14. The computer device of claim 1, wherein, upon determining that the final thickness exceeds at least one of the one or more thresholds, the at least one processor is further programmed to: analyze a plurality of prior inspections to determine a trend; predict if a subsequent inspection of a subsequent wafer may exceed at least one of the one or more thresholds based on the trend; and adjust the grinding station based on the trend.

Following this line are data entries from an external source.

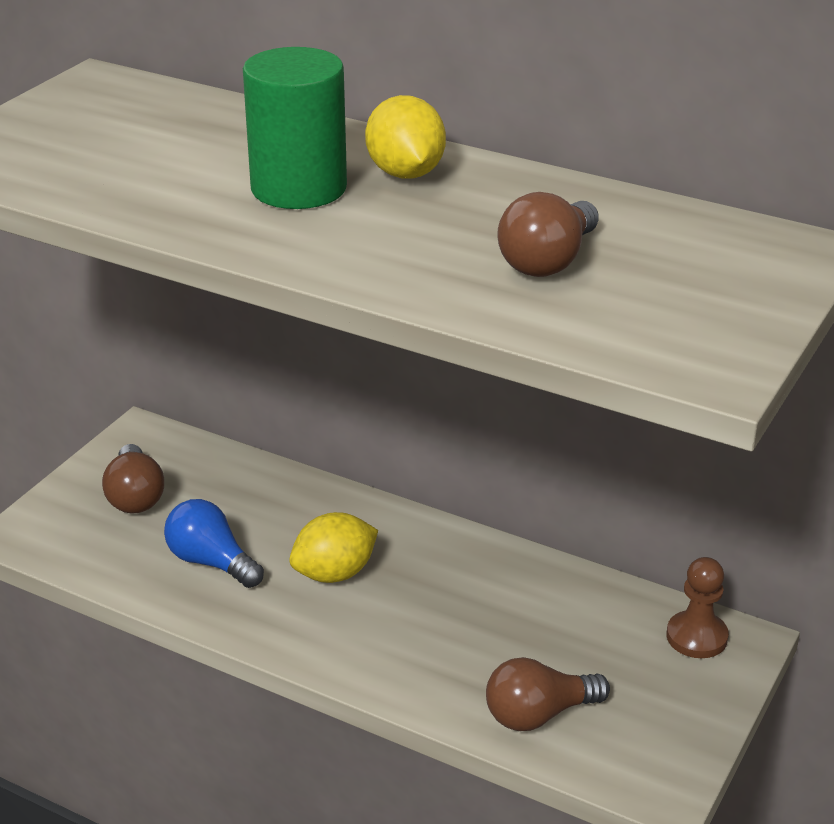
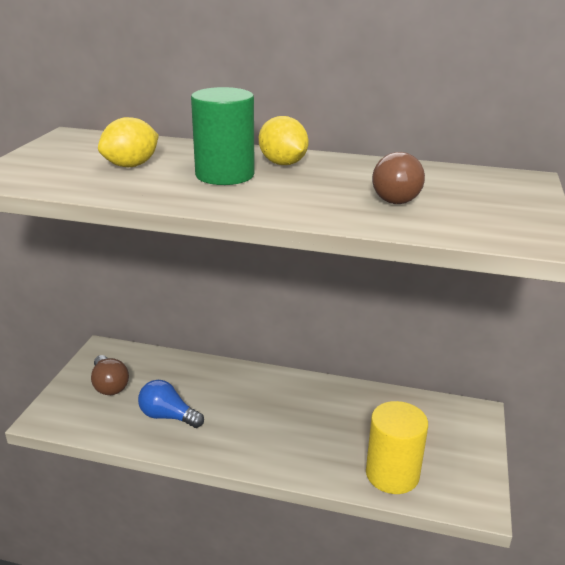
camera: 15 degrees left, 5 degrees down
yellow lemon [289,512,378,583] -> yellow lemon moved to [98,117,159,167]
brown light bulb [486,657,610,731] -> yellow cylinder [366,401,428,494]
brown pawn [667,557,729,658] -> none

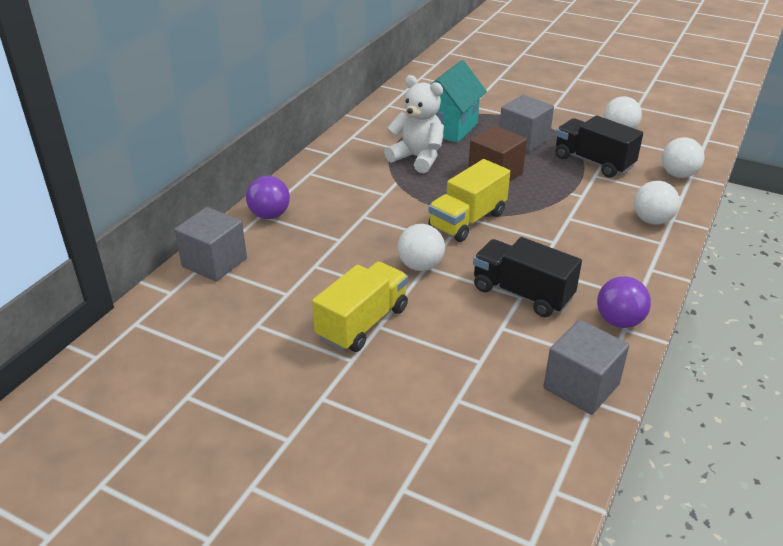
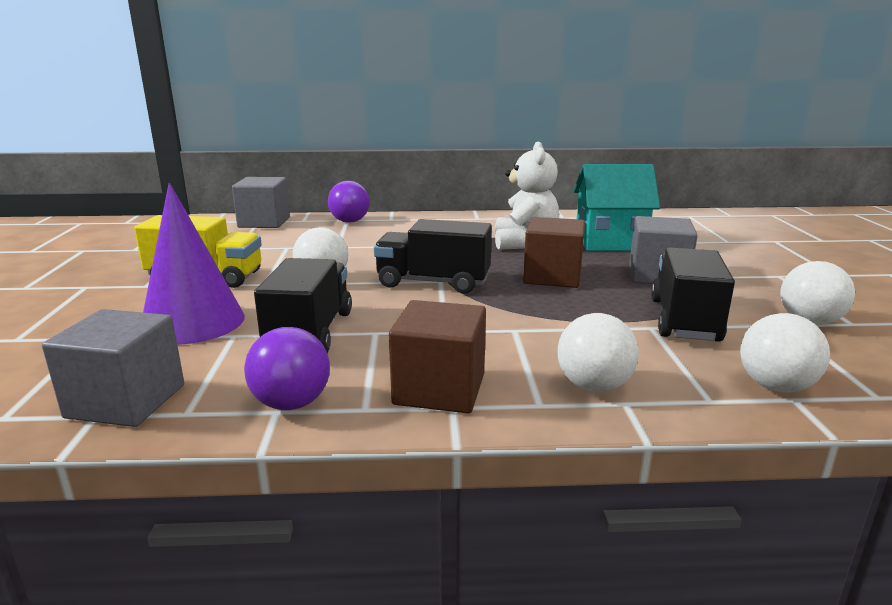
camera: 60 degrees right, 15 degrees down
yellow truck [428,159,510,242] -> black truck [374,219,492,294]
none -> purple cone [143,183,245,345]
none -> brown cube [389,300,486,413]

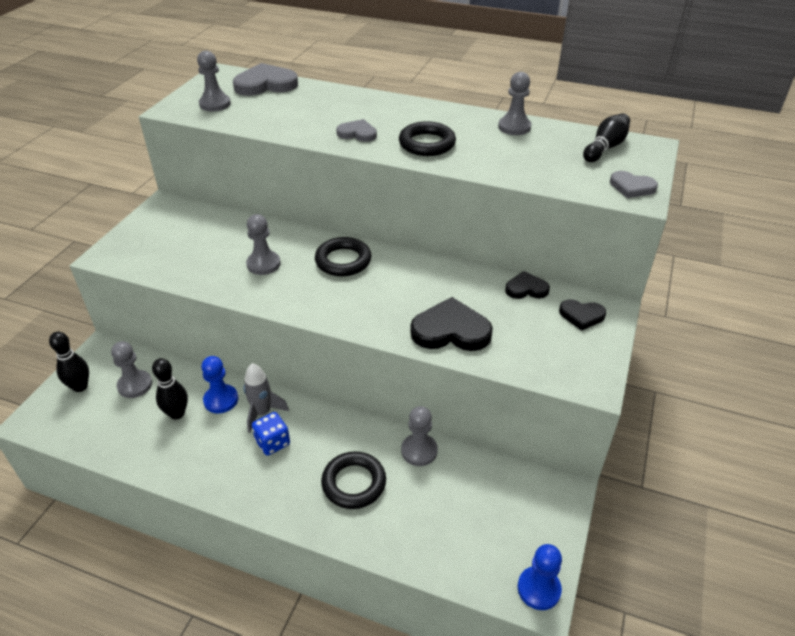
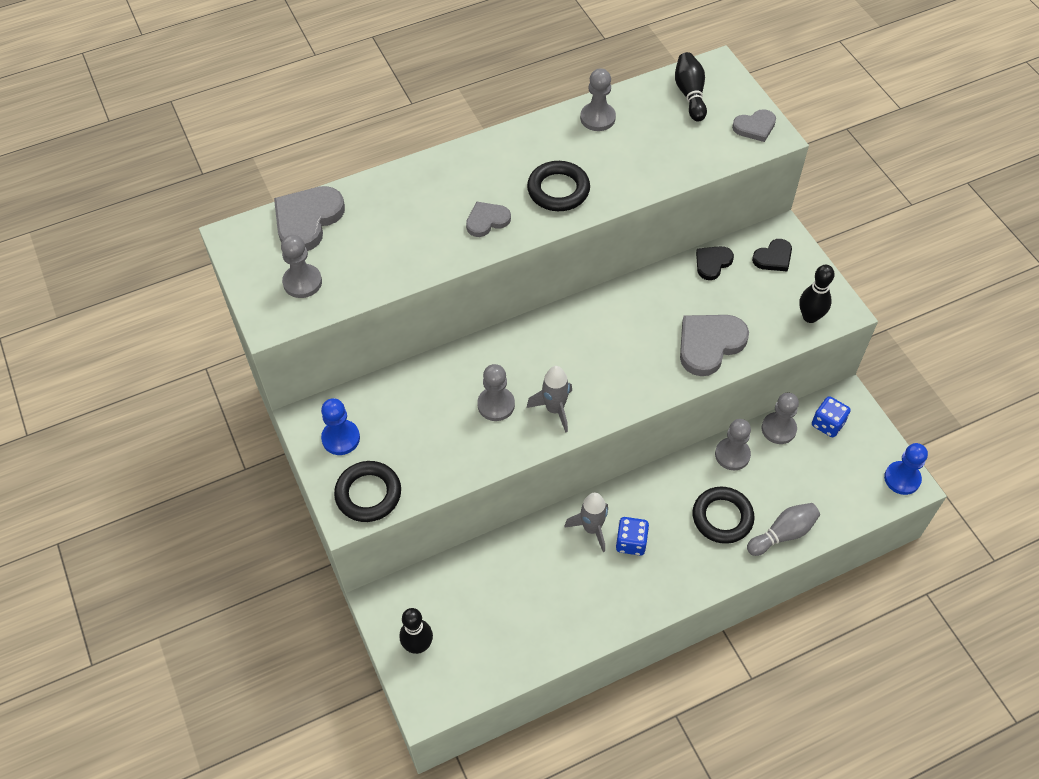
camera: 45 degrees left, 15 degrees up
grey pawn [111,341,152,398] -> grey pawn moved to [762,393,799,444]
black bowling pin [152,358,188,420] -> black bowling pin moved to [799,265,835,323]
blue pawn [201,356,238,413] -> blue pawn moved to [321,398,360,455]
black ring [315,237,371,276] -> black ring moved to [334,461,401,522]
black heart [410,297,493,351] -> grey heart [680,315,749,376]
none -> grey rocket [527,366,572,433]
none -> grey bowling pin [747,503,820,556]
none -> blue dice [812,396,851,438]

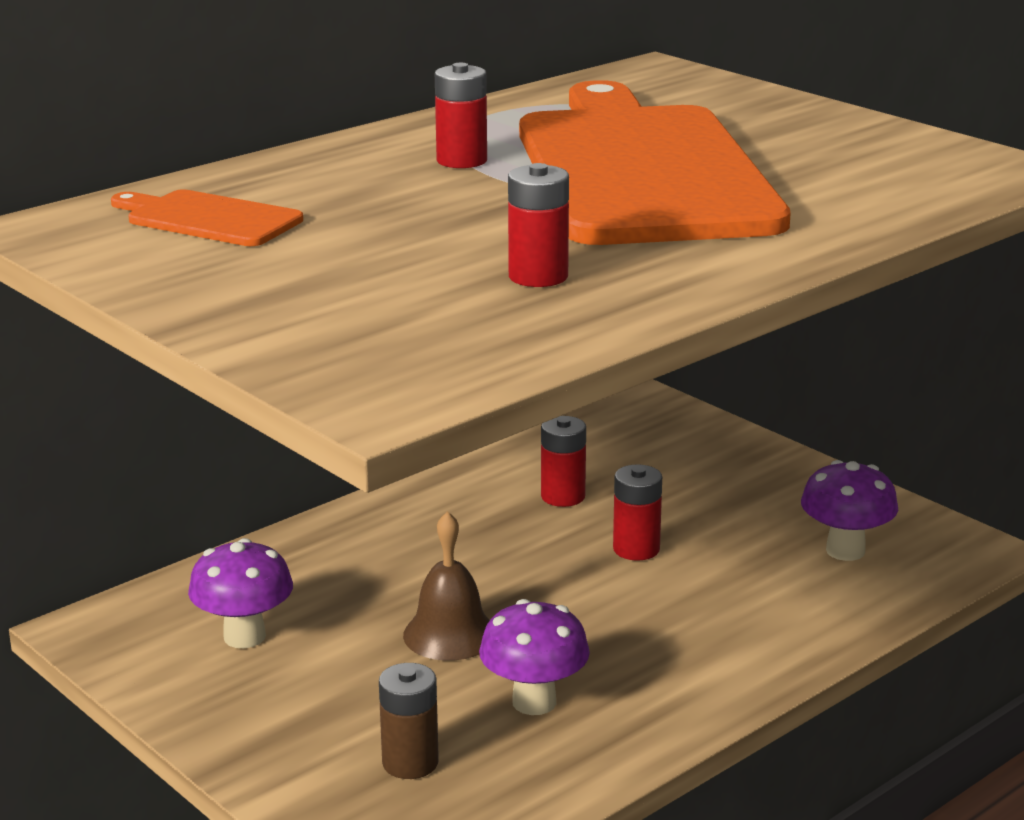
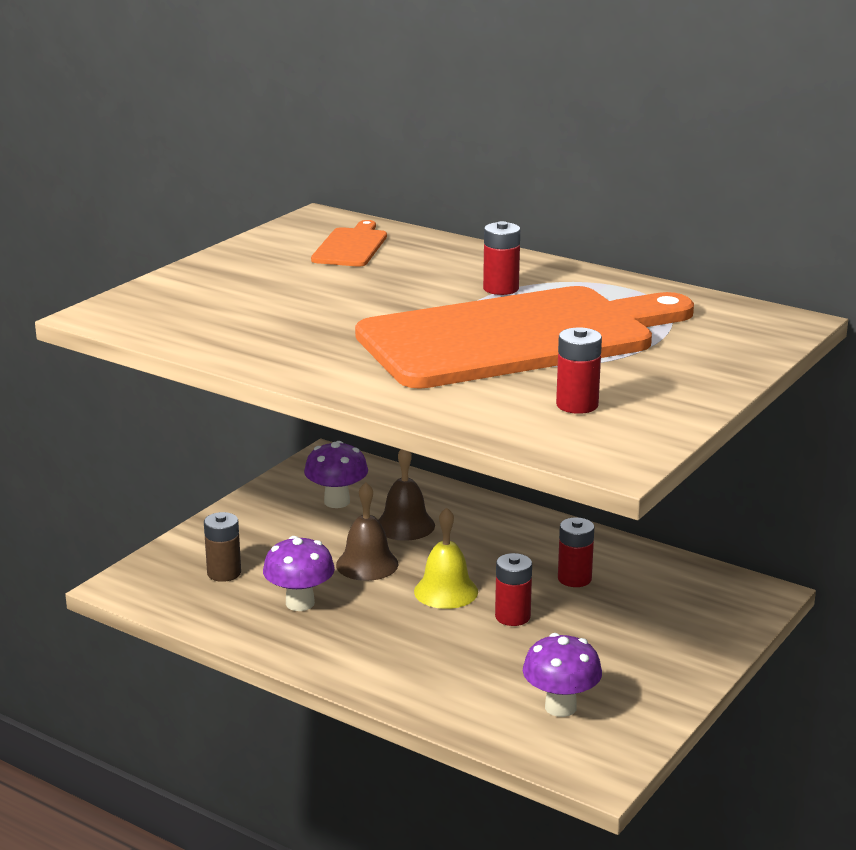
camera: 75 degrees right, 0 degrees up
red battery [508,163,569,287] -> red battery moved to [556,327,602,414]
none -> brown bell [378,450,435,541]
none -> yellow bell [414,507,478,609]

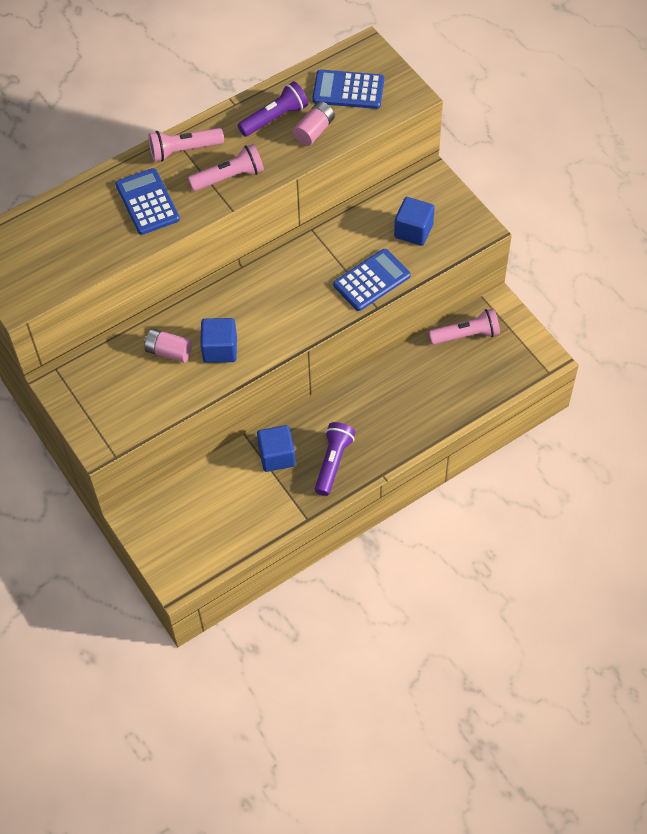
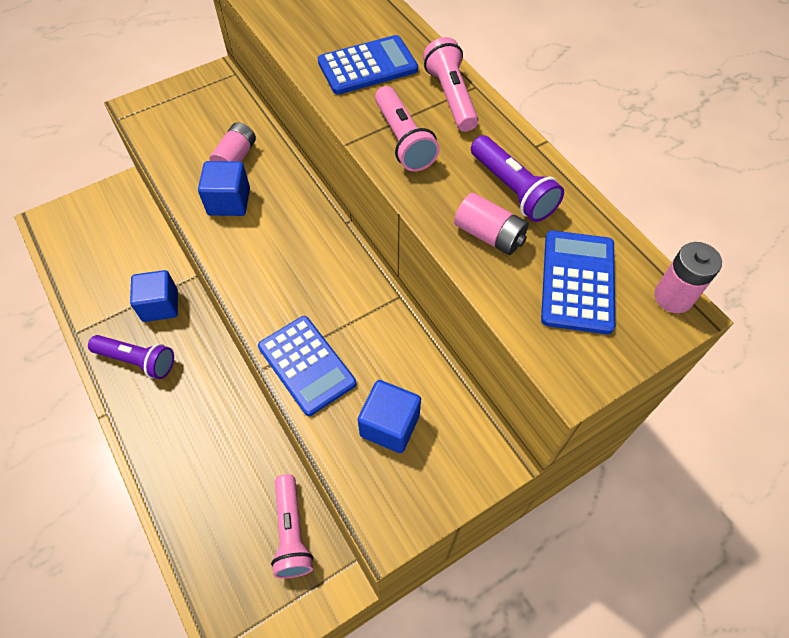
camera: 90 degrees right, 0 degrees up
none -> pink battery [654,242,722,313]

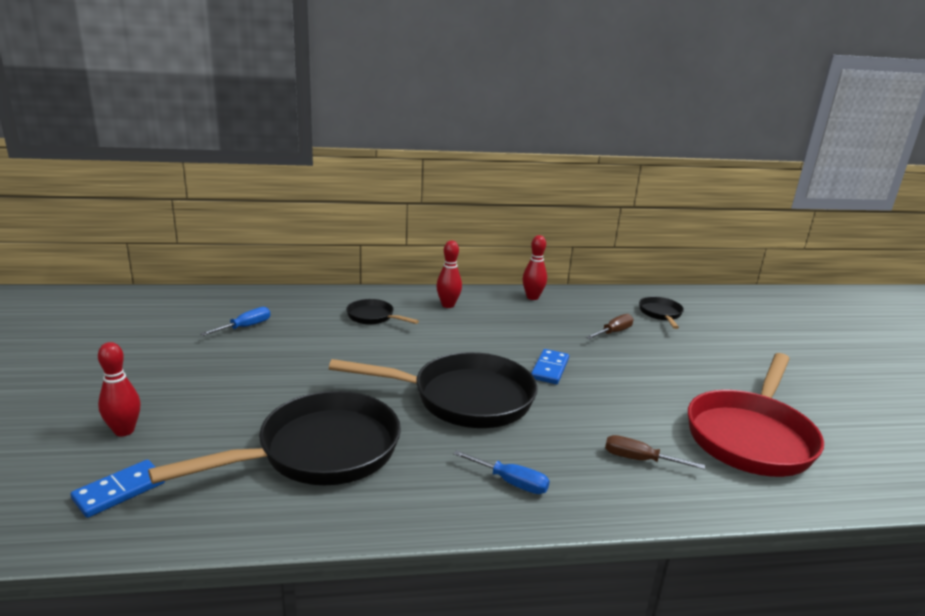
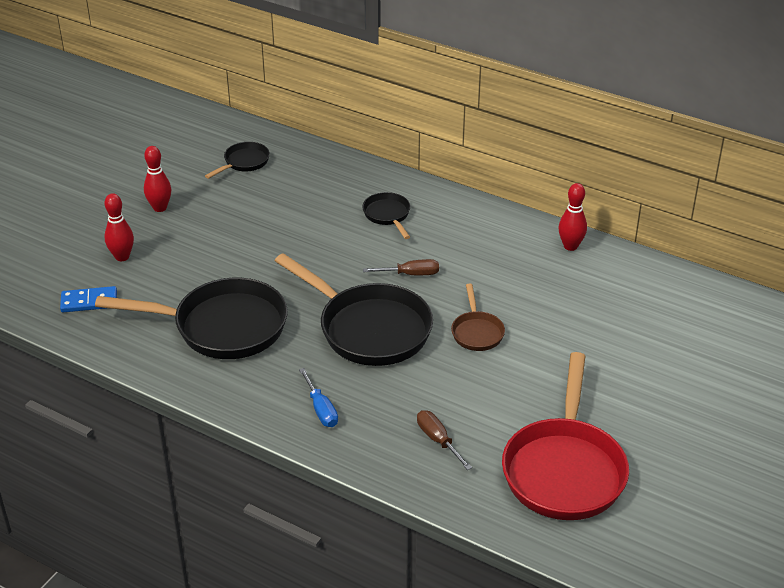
camera: 40 degrees right, 15 degrees up
blue screwdriver [201,307,270,336] -> none
red bowling pin [436,241,462,308] -> red bowling pin moved to [144,146,171,212]
blue domino [531,349,569,384] -> brown pan [451,284,505,351]
brown screwdriver [586,314,633,339] -> brown screwdriver moved to [363,259,439,275]
black pan [639,297,684,329] -> black pan moved to [205,142,270,179]
red pan [688,353,824,477] -> red pan turned 60 degrees counterclockwise [502,352,629,520]

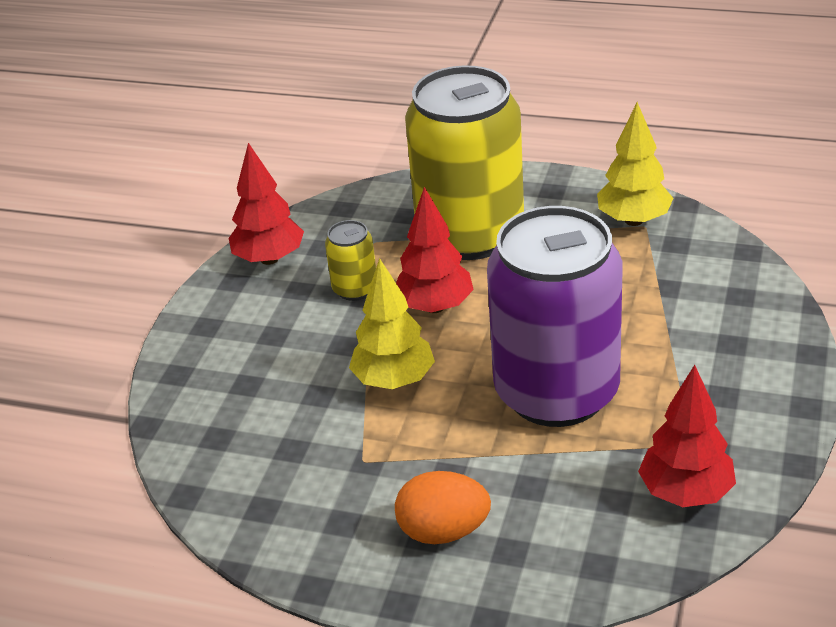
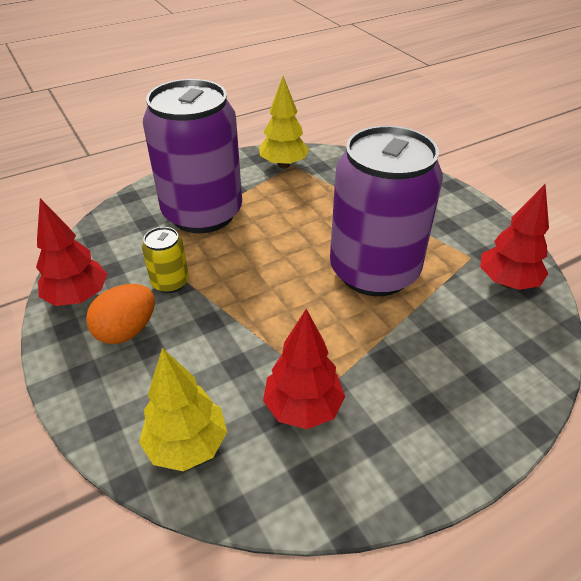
camera: 50 degrees left, 5 degrees up
yellow tree [349,258,435,389] -> yellow tree moved to [139,348,227,471]
orange egg [395,471,491,544] -> orange egg moved to [86,284,155,344]
red tree [396,187,474,313] -> red tree moved to [263,309,345,429]
yellow can [405,66,524,260] -> purple can [143,79,242,233]

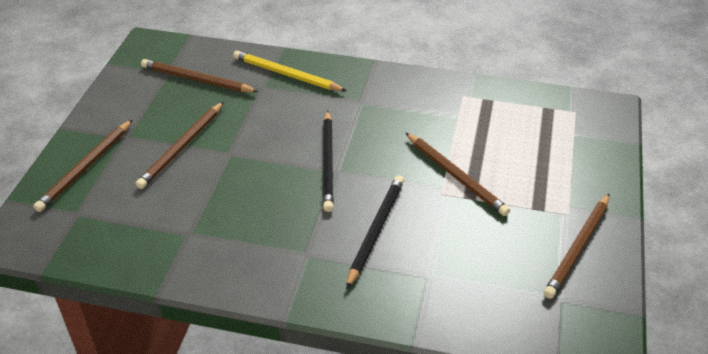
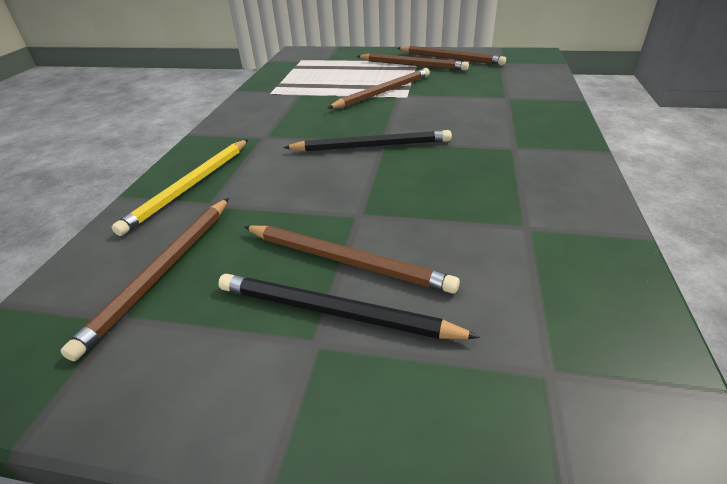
camera: 90 degrees left, 5 degrees down
brown pencil [33,119,133,212] -> brown pencil moved to [357,53,469,70]
black pencil [346,175,404,289] -> black pencil moved to [218,274,480,339]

15. A method for analyzing a wafer, the method implemented by a computing device including at least one processor in communication with at least one memory device, the method comprising: storing, in the at least one memory device, a model for predicting post-grinding thickness of a wafer; receiving scan data of a first inspection of a wafer; executing the model using the scan data as inputs to determine a final thickness of the wafer; comparing the final thickness to one or more thresholds; determining if the final thickness exceeds at least one of the one or more thresholds; and causing a grinding station to be adjusted when it is determined that the final thickness exceeds at least one of the one or more thresholds.

16. The method of claim 15, wherein the scan data includes data from one or more thickness sensors configured to measure a thickness of the wafer, wherein the scan data includes data collected subsequent to the grinding station, and wherein the grinding station includes a front grinder and a back grinder for grinding both sides of the wafer.

17. The method of claim 15 further comprising generating the model for predicting a thickness of a post-grinding wafer based upon at least one of real-time grinder parameters, previous historical wafer logs, and process recipes.

18. The method of claim 15 further comprising: generating one or more adjustments to the grinding station based on the comparison of the final thickness to one or more thresholds and the model; and transmitting the one or more adjustments to at least one of a user and the grinding station.

19. The method of claim 15, upon determining that the final thickness exceeds at least one of the one or more thresholds, the method further comprises: analyzing a plurality of prior inspections to determine a trend; predicting if a subsequent inspection of a subsequent wafer may exceed at least one of the one or more thresholds based on the trend; and adjusting the grinding station based on the trend.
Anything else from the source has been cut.